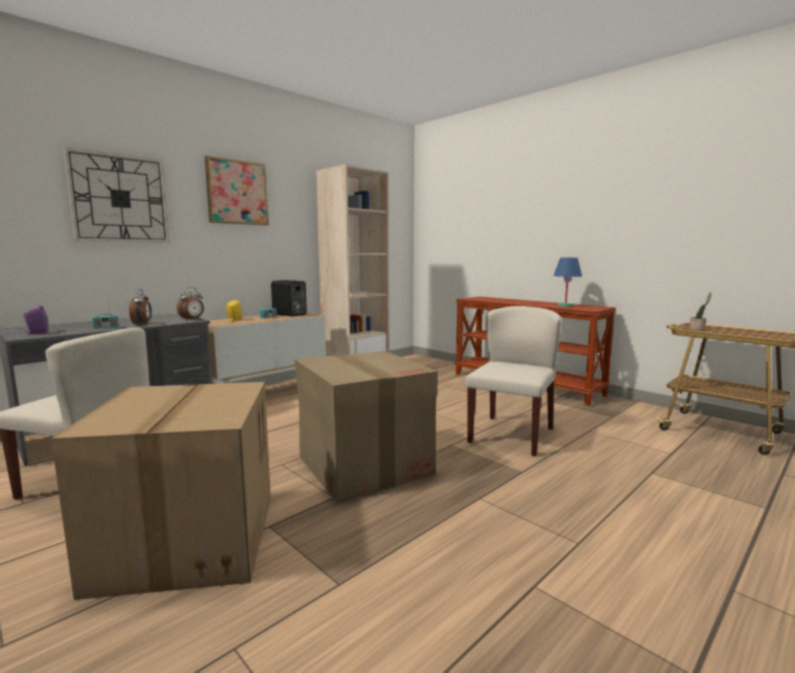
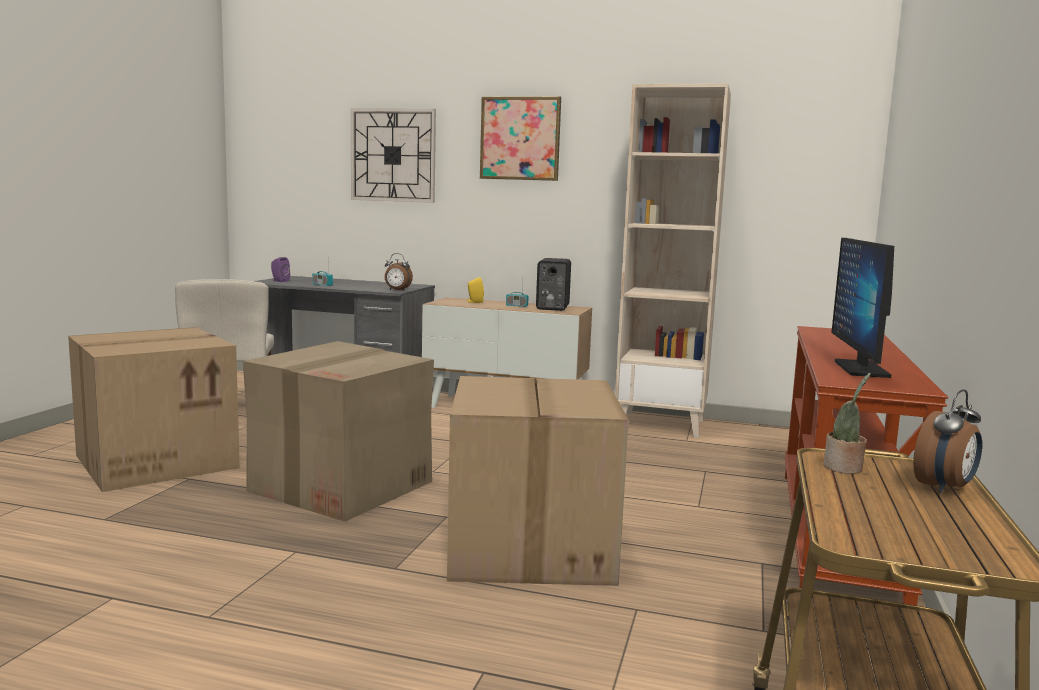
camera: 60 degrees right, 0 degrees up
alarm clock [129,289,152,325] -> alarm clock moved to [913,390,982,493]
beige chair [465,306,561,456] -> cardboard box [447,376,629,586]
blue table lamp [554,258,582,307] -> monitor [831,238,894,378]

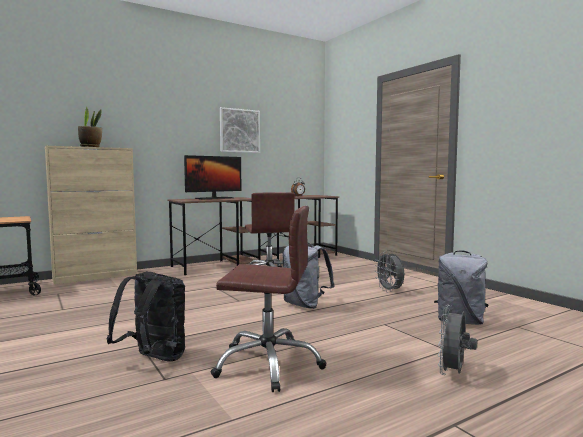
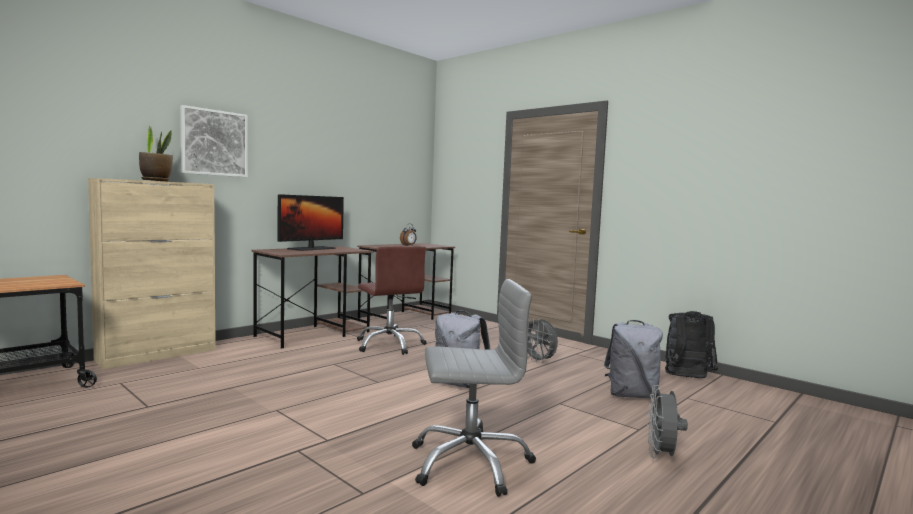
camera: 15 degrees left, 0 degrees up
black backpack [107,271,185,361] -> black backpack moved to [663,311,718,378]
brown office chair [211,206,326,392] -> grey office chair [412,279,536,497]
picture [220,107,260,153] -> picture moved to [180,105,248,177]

What you need to do: Do not include the images; transcribe the rest of the listing exactly.

Result:
camera: 60 degrees right, 0 degrees up
alarm clock [129,289,152,325] -> alarm clock moved to [913,390,982,493]
beige chair [465,306,561,456] -> cardboard box [447,376,629,586]
blue table lamp [554,258,582,307] -> monitor [831,238,894,378]

camera: 15 degrees left, 0 degrees up
black backpack [107,271,185,361] -> black backpack moved to [663,311,718,378]
brown office chair [211,206,326,392] -> grey office chair [412,279,536,497]
picture [220,107,260,153] -> picture moved to [180,105,248,177]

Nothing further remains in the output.